* _Data for review_
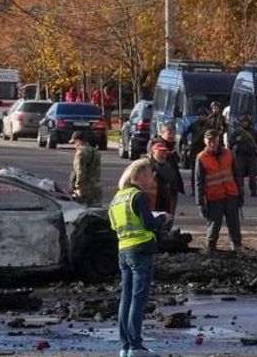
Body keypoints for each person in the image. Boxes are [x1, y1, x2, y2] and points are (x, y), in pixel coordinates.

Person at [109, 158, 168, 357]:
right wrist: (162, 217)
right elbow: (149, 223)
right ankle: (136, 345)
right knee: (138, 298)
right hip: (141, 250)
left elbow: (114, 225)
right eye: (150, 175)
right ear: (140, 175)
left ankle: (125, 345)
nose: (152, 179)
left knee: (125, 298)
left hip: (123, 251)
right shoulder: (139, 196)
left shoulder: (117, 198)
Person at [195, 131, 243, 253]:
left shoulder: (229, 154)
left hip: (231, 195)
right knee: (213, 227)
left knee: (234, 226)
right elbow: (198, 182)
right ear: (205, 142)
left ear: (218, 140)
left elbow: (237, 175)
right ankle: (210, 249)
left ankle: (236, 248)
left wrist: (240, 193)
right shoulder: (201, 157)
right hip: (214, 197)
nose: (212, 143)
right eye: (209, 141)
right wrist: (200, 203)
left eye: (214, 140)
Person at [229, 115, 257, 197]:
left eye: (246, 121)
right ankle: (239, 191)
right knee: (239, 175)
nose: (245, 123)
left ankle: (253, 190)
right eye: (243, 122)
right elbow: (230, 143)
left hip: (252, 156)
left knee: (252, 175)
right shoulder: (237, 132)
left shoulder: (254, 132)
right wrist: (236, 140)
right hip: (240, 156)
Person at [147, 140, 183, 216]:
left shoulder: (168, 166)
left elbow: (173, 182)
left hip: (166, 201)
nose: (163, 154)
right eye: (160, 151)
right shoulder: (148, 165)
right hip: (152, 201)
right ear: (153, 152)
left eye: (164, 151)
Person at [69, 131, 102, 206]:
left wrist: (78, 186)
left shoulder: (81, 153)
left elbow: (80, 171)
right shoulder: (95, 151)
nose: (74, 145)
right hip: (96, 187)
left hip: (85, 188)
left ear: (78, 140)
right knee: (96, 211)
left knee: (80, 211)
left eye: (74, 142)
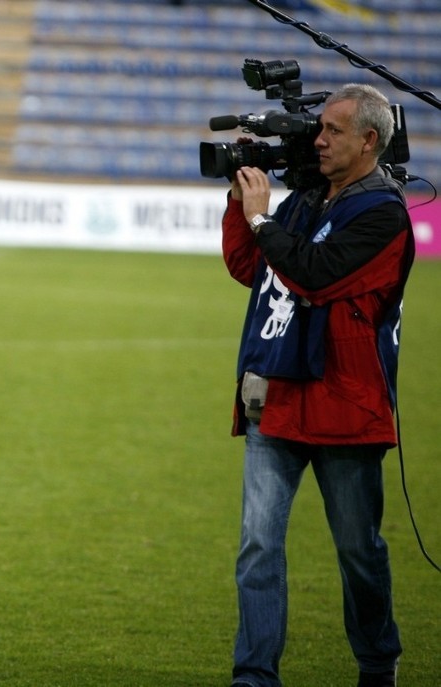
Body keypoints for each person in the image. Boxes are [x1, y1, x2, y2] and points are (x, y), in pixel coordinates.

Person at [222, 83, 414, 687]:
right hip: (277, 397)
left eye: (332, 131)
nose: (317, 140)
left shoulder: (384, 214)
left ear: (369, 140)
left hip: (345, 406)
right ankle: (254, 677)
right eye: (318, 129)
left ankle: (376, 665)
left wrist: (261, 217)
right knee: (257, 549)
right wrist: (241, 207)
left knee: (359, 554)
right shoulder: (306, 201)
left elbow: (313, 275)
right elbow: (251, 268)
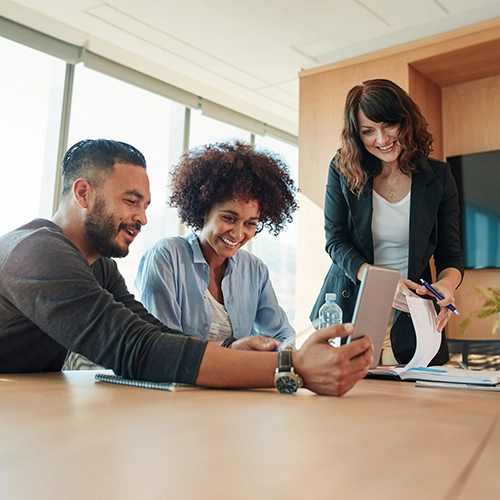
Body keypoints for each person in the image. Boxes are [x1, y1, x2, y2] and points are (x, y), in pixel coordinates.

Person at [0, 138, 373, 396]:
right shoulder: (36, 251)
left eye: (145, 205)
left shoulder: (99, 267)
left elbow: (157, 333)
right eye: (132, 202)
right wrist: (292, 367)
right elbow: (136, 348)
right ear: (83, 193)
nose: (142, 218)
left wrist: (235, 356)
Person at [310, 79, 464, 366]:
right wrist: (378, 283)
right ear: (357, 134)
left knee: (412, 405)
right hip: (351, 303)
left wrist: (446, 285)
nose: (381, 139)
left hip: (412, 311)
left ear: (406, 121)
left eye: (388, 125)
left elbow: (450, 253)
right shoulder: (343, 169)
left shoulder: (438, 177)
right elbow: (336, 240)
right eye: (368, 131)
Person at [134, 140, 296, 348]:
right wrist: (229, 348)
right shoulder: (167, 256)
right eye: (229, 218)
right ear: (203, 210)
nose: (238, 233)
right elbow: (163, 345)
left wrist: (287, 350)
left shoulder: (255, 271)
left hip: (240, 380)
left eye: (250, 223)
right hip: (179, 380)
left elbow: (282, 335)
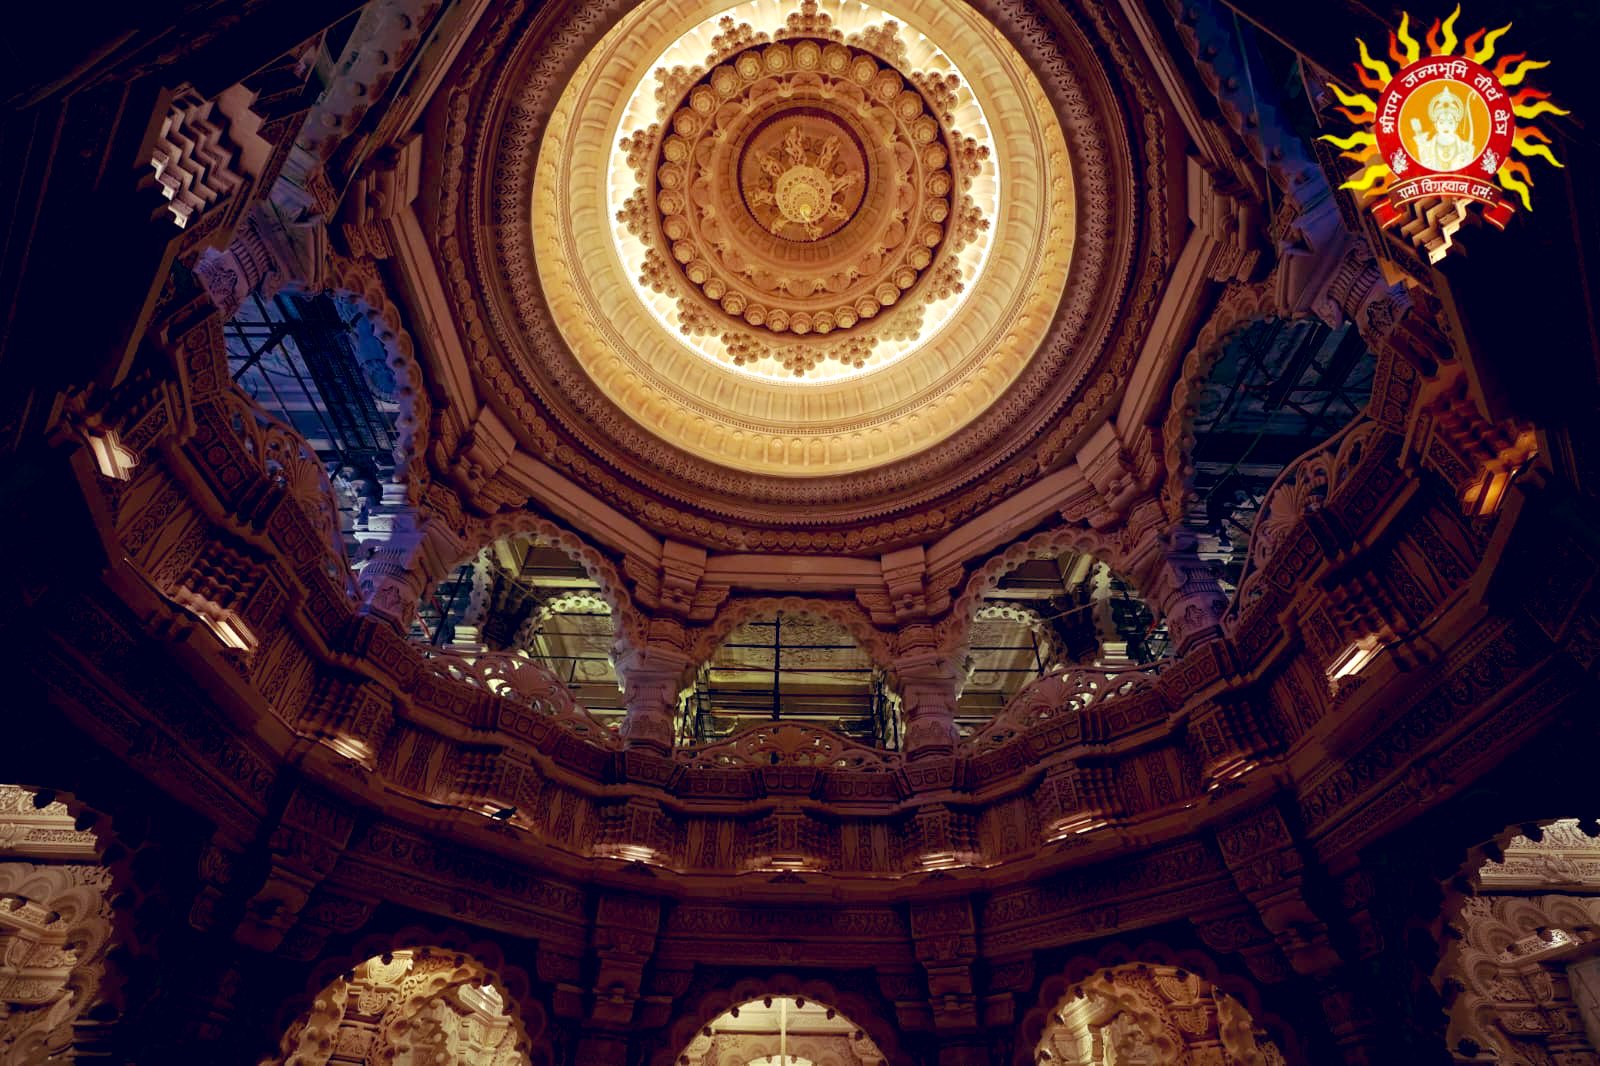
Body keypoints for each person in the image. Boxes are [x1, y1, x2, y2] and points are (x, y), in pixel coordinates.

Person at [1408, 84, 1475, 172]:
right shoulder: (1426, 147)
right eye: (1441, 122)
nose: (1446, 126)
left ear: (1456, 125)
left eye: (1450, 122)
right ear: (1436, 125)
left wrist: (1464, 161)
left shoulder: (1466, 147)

* * *

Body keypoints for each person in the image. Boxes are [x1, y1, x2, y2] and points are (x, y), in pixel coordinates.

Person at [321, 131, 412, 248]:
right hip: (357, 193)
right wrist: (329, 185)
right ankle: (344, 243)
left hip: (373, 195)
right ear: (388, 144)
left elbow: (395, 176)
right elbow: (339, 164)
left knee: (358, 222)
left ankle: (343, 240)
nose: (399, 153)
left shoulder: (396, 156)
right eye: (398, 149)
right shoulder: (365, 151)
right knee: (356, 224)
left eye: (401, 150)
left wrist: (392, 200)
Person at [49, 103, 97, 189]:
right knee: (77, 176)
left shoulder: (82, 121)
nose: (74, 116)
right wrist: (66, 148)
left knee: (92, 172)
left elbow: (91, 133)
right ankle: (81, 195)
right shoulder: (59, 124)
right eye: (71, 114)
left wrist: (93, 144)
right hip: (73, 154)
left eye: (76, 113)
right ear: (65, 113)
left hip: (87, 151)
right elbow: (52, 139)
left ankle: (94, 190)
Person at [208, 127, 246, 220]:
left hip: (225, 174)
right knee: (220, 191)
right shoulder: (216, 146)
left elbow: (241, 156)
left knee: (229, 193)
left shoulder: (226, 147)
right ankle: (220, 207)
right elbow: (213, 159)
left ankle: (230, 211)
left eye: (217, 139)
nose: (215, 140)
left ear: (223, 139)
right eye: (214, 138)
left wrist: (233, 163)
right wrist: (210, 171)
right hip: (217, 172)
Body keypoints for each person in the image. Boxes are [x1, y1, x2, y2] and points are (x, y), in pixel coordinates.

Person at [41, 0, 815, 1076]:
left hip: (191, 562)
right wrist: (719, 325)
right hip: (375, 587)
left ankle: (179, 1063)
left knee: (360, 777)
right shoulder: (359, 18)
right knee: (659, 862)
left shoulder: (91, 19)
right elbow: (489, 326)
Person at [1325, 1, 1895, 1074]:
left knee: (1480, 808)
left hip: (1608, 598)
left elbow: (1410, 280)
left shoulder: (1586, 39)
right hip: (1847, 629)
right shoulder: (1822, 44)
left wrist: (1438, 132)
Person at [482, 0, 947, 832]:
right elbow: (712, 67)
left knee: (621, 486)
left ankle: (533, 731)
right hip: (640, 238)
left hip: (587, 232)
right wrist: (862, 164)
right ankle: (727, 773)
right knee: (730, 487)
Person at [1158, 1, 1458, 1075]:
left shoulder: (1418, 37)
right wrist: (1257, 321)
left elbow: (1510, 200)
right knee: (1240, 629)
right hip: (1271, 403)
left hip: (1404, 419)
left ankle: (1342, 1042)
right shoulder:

* _Exercise instructions_
Quote the data above from the line containing "right shoulder: (59, 124)" to the line containing "left eye: (217, 139)", inclusive, and stop.

* _Output for this task_
right shoulder: (59, 124)
right eye: (71, 114)
left wrist: (93, 144)
right hip: (73, 154)
left eye: (76, 113)
right ear: (65, 113)
left hip: (87, 151)
right elbow: (52, 139)
left ankle: (94, 190)
Person at [208, 127, 246, 220]:
left hip: (225, 174)
right knee: (220, 191)
right shoulder: (216, 146)
left elbow: (241, 156)
left knee: (229, 193)
left shoulder: (226, 147)
right ankle: (220, 207)
right elbow: (213, 159)
left ankle: (230, 211)
left eye: (217, 139)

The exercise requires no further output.